=== About this exercise ===
Go through the data and copy every line in which "Example" appears.

=== Stored data ===
———

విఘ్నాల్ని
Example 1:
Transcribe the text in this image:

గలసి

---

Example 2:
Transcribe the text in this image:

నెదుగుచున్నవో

———

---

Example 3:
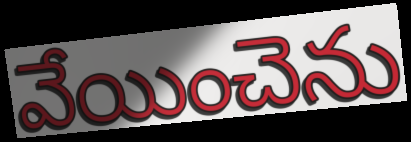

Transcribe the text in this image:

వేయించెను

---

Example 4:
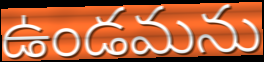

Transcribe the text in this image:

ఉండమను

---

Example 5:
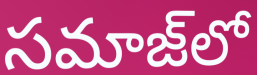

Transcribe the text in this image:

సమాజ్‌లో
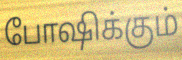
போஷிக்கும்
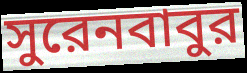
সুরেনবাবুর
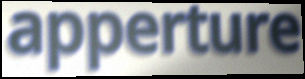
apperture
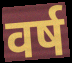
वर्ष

———

=== Solution to this exercise ===
Example 1:
Example 2:
Example 3:
Example 4:
Example 5:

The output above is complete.